2. In any turn, all the Skittles you eat must be of the same colour.
3. If you eat the last Skittle, you lose.
Now suppose your opponent is feeling generous, and lets you decide who should go first. Assuming you want to win, how can you determine, given an arbitary collection of Skittles, whether it is better to go first or second?
This is a fairly well-known puzzle, so please don't shout out the answer if you know it already or have found it on the internet, try to work it out.
Originally posted by TheMaster37Well, no. In each turn you have to eat skittles of the same colour, but in different turns you can eat different-coloured skittles. This game is ALWAYS a win either for player 1 or player 2 (assuming optimal play) based on the inital setup, because it's deterministic, complete-information, and has bounded duration, leaving no possibility of a draw at the end.
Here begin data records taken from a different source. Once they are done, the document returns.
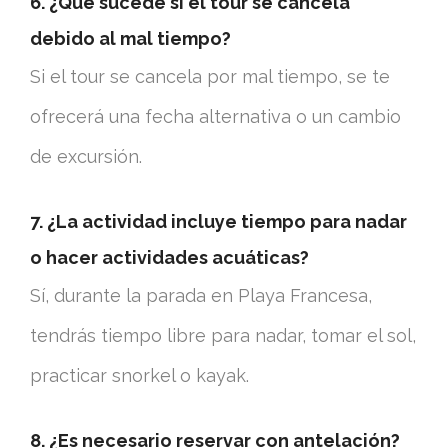
6. ¿Qué sucede si el tour se cancela
debido al mal tiempo?
Si el tour se cancela por mal tiempo, se te
ofrecerá una fecha alternativa o un cambio
de excursión.
7. ¿La actividad incluye tiempo para nadar
o hacer actividades acuáticas?
Sí, durante la parada en Playa Francesa,
tendrás tiempo libre para nadar, tomar el sol,
practicar snorkel o kayak.
8. ¿Es necesario reservar con antelación?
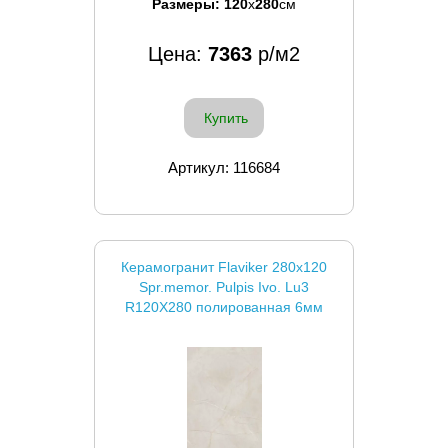
Размеры:
120
x
280
см
Цена:
7363
р/м2
Купить
Артикул: 116684
Керамогранит Flaviker 280x120
Spr.memor. Pulpis Ivo. Lu3
R120X280 полированная 6мм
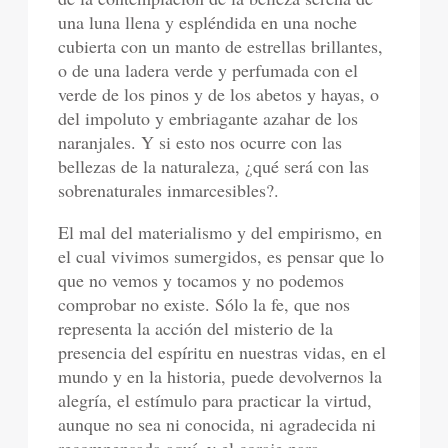
una luna llena y espléndida en una noche
cubierta con un manto de estrellas brillantes,
o de una ladera verde y perfumada con el
verde de los pinos y de los abetos y hayas, o
del impoluto y embriagante azahar de los
naranjales. Y si esto nos ocurre con las
bellezas de la naturaleza, ¿qué será con las
sobrenaturales inmarcesibles?.
El mal del materialismo y del empirismo, en
el cual vivimos sumergidos, es pensar que lo
que no vemos y tocamos y no podemos
comprobar no existe. Sólo la fe, que nos
representa la acción del misterio de la
presencia del espíritu en nuestras vidas, en el
mundo y en la historia, puede devolvernos la
alegría, el estímulo para practicar la virtud,
aunque no sea ni conocida, ni agradecida ni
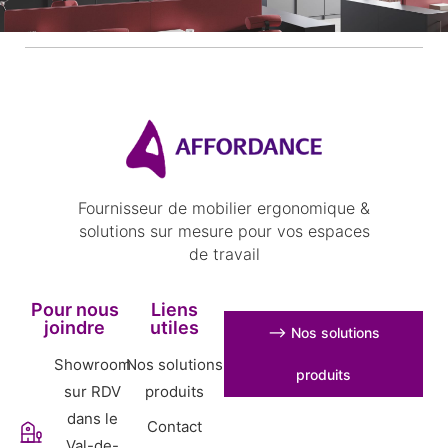
Fournisseur de mobilier ergonomique &
solutions sur mesure pour vos espaces
de travail
Pour nous
Liens
joindre
utiles
⟶ Nos solutions
Showroom
Nos solutions
produits
sur RDV
produits
dans le
Contact
Val-de-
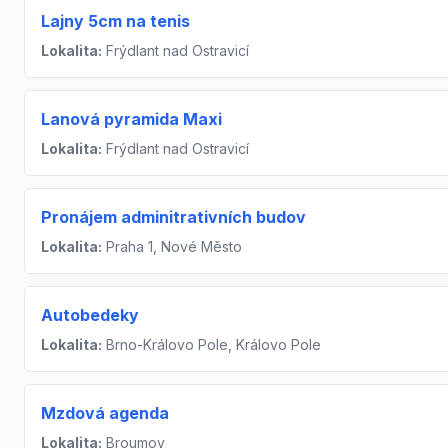
Lajny 5cm na tenis
Lokalita:
Frýdlant nad Ostravicí
Lanová pyramida Maxi
Lokalita:
Frýdlant nad Ostravicí
Pronájem adminitrativních budov
Lokalita:
Praha 1, Nové Město
Autobedeky
Lokalita:
Brno-Královo Pole, Královo Pole
Mzdová agenda
Lokalita:
Broumov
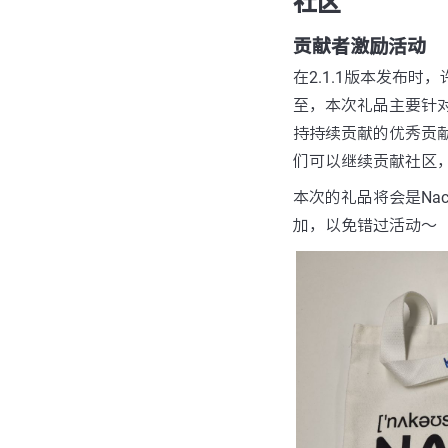
社区
贡献者激励活动
在2.1.1版本发布时
至，本次礼品主要针对
持持续贡献的优秀贡献
们可以继续贡献社区，
本次的礼品将会是Naco
加，以免错过活动～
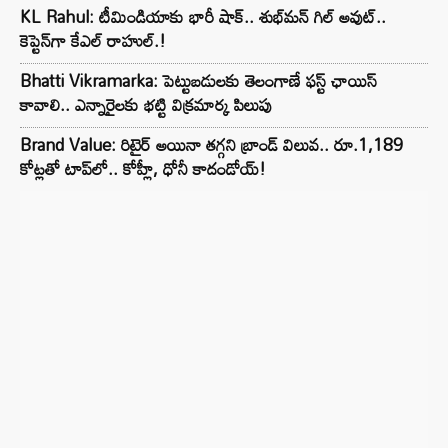
KL Rahul: టీమిండియాకు భారీ షాక్.. శుభ్‌మన్ గిల్ అవుట్..
కెప్టెన్‌గా కేఎల్ రాహుల్.!
Bhatti Vikramarka: పెట్టుబడులకు తెలంగాణే ఫస్ట్ ఛాయిస్
కావాలి.. ఎన్నారైలకు భట్టి విక్రమార్క పిలుపు
Brand Value: రిటైర్ అయినా తగ్గని బ్రాండ్ విలువ.. రూ.1,189
కోట్లతో టాప్‌లో.. కోహ్లీ, ధోనీ కాదండోయ్!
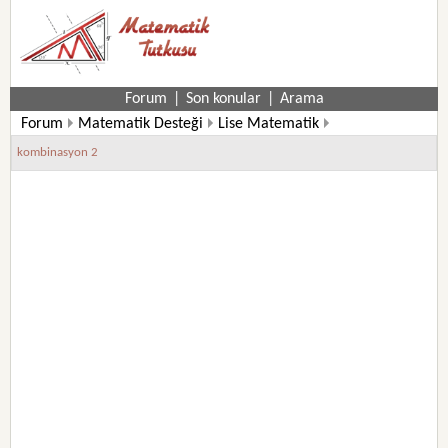
Forum
|
Son konular
|
Arama
Forum
Matematik Desteği
Lise Matematik
kombinasyon 2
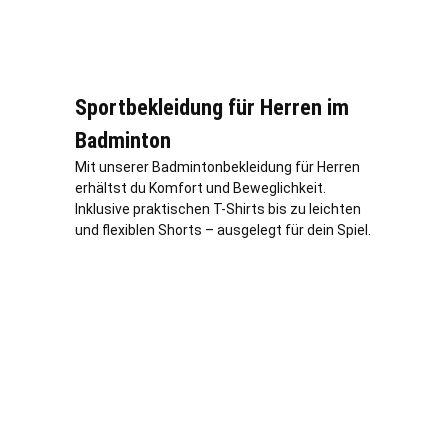
Sportbekleidung für Herren im
Badminton
Mit unserer Badmintonbekleidung für Herren
erhältst du Komfort und Beweglichkeit.
Inklusive praktischen T-Shirts bis zu leichten
und flexiblen Shorts – ausgelegt für dein Spiel.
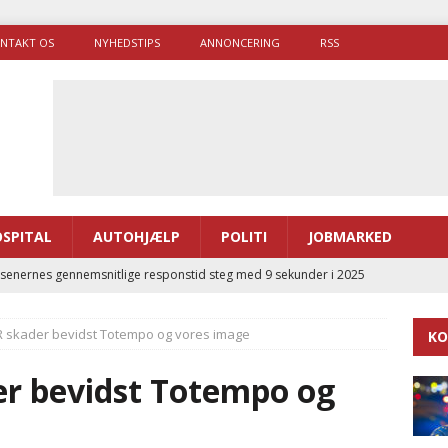
NTAKT OS
NYHEDSTIPS
ANNONCERING
RSS
SPITAL
AUTOHJÆLP
POLITI
JOBMARKED
enernes gennemsnitlige responstid steg med 9 sekunder i 2025
 skader bevidst Totempo og vores image
KO
 Udløb af sygetransporttilladelser kan sende 400.000 kørsler over
ITAL
r bevidst Totempo og
ance og el-sygetransportvogn til Samsø
PRÆHOSPITAL
enerne brugte lidt længere tid på at komme af sted i 2025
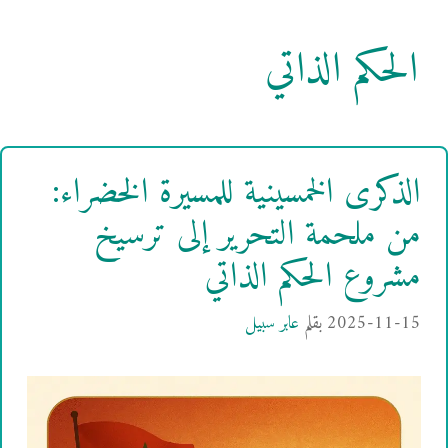
الحكم الذاتي
الذكرى الخمسينية للمسيرة الخضراء:
من ملحمة التحرير إلى ترسيخ
مشروع الحكم الذاتي
2025-11-15
بقلم
عابر سبيل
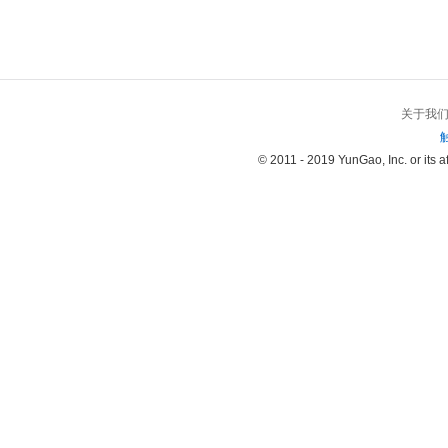
关于我
© 2011 - 2019 YunGao, Inc. or its aff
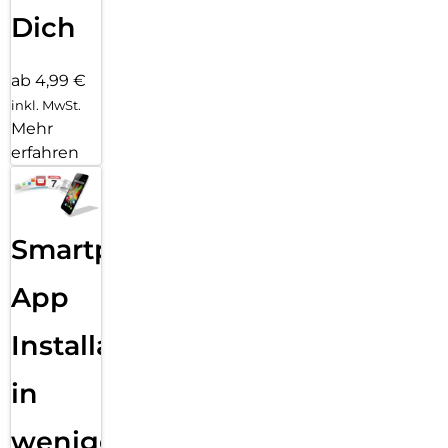
Dich
ab 4,99 €
inkl. MwSt.
Mehr
erfahren
Smartphone
App
Installation
in
wenigen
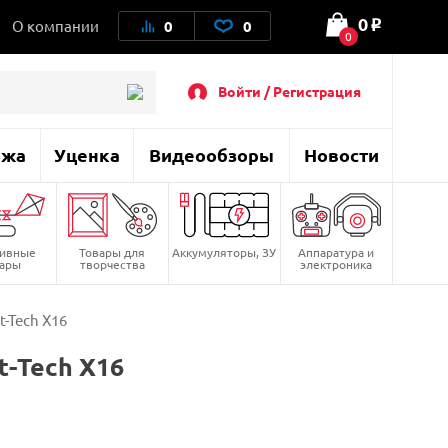
0
О компании
0
0
o
0
Войти / Регистрация
ажа
Уценка
Видеообзоры
Новости
тивные
Товары для
Аккумуляторы, ЗУ
Аппаратура и
вары
творчества
электроника
-Tech X16
-Tech X16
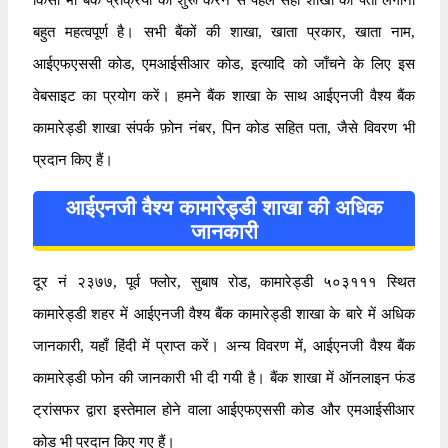
बहुत महत्वपूर्ण है। सभी बैंकों की शाखा, खाता प्रकार, खाता नाम,
आईएफएससी कोड, एमआईसीआर कोड, इत्यादि को जाँचने के लिए इस
वेबसाइट का प्रयोग करें। हमने बैंक शाखा के साथ आईएनजी वैश्य बैंक
कामारेड्डी शाखा संपर्क फ़ोन नंबर, पिन कोड सहित पता, जैसे विवरण भी
प्रदान किए हैं।
आईएनजी वैश्य कामारेड्डी शाखा की अधिक
जानकारी
दूर नं २३७७, पूर्व फ्लोर, सुबाष रोड, कामारेड्डी ५०३१११ स्थित
कामारेड्डी शहर में आईएनजी वैश्य बैंक कामारेड्डी शाखा के बारे में अधिक
जानकारी, यहाँ हिंदी में प्राप्त करें। अन्य विवरण में, आईएनजी वैश्य बैंक
कामारेड्डी फोन की जानकारी भी दी गयी है। बैंक शाखा में ऑनलाइन फंड
ट्रांसफर द्वारा इस्तेमाल होने वाला आईएफएससी कोड और एमआईसीआर
कोड भी प्रदान किए गए हैं।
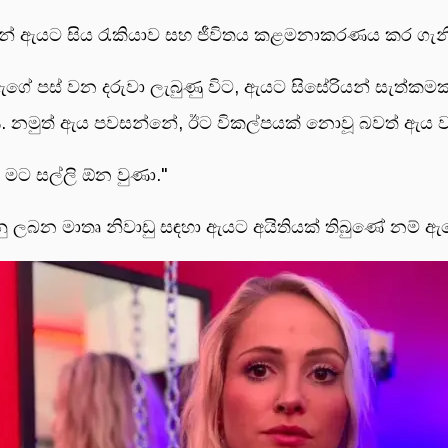
න් ඇයට සිය රැකියාව සහ ජීවිතය කළමනාකරණය කර ගැනීම “
ඇගේ පස් වන දරුවා ලැබුණු විට, ඇයට සිසේරියන් සැත්ක
ිණි. නමුත් ඇය පවසන්නේ, ඊට විකල්පයක් නොවූ බවත් ඇය ව
 මට සල්ලි ඕන වුණා."
 ලබන මාතෘ නිවාඩු සඳහා ඇයට අයිතියක් තිබුණේ නම් ඇග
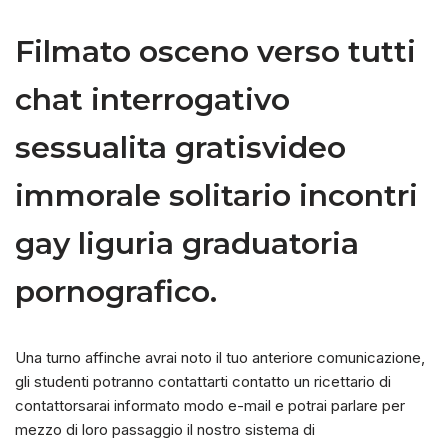
Filmato osceno verso tutti
chat interrogativo
sessualita gratisvideo
immorale solitario incontri
gay liguria graduatoria
pornografico.
Una turno affinche avrai noto il tuo anteriore comunicazione,
gli studenti potranno contattarti contatto un ricettario di
contattorsarai informato modo e-mail e potrai parlare per
mezzo di loro passaggio il nostro sistema di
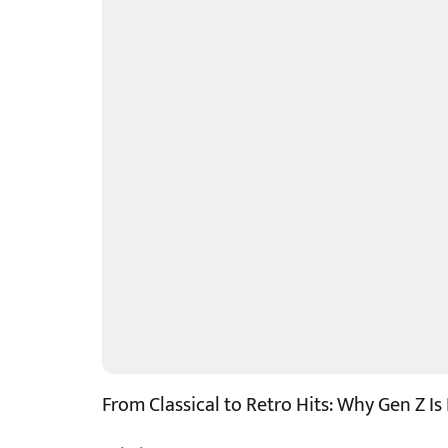
From Classical to Retro Hits: Why Gen Z Is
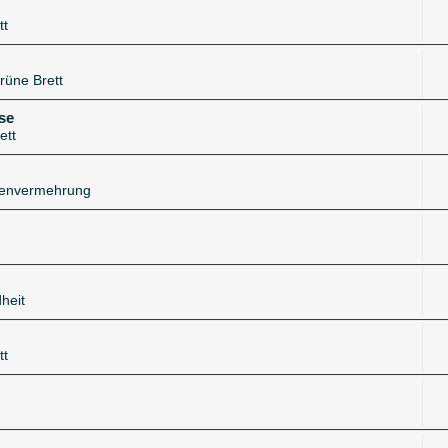
tt
rüne Brett
se
ett
zenvermehrung
heit
tt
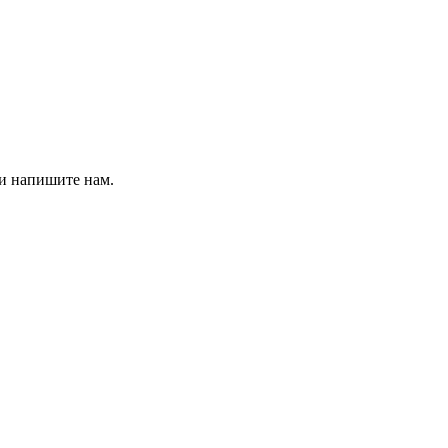
 и напишите нам.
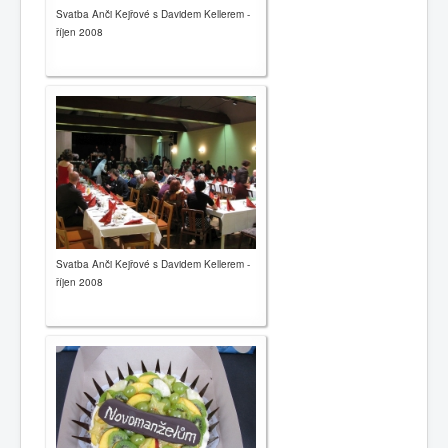
Svatba Anči Kejřové s Davidem Kellerem -
říjen 2008
Svatba Anči Kejřové s Davidem Kellerem -
říjen 2008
The question is, given the initial setup of skittles, does the player who goes first win or lose?
Without thinking too much i'd say it doesn't matter. Simply because you have to eat skittles of the same color.
For example: if all the skittles are the same colour, player 1 wins by eating all but one of them, if there's more than one skittle; if there's only one, player 1 loses because he has to eat the last one.
Ok, in the case that all piles have 3 or more skittles in them i have solved it:
1 pile: Player 1 wins by taking all but one
2 piles: Player 2 wins by making sure both piles are equal in size until he can leave one skittle. If player 1 can do so, he wins.
3 piles: Player 1 takes away one entire pile, or leaves one skittle of a pile, depending the number of skittles in the two piles left, according to the strategy with 2 piles.
4 piles: player 2 wins by keeping piles equal in size, two by two. Or loses if the number of skittles in each pile is equal in his turn (strategy of two piles)
And so on, making the difference between even and odd number of piles.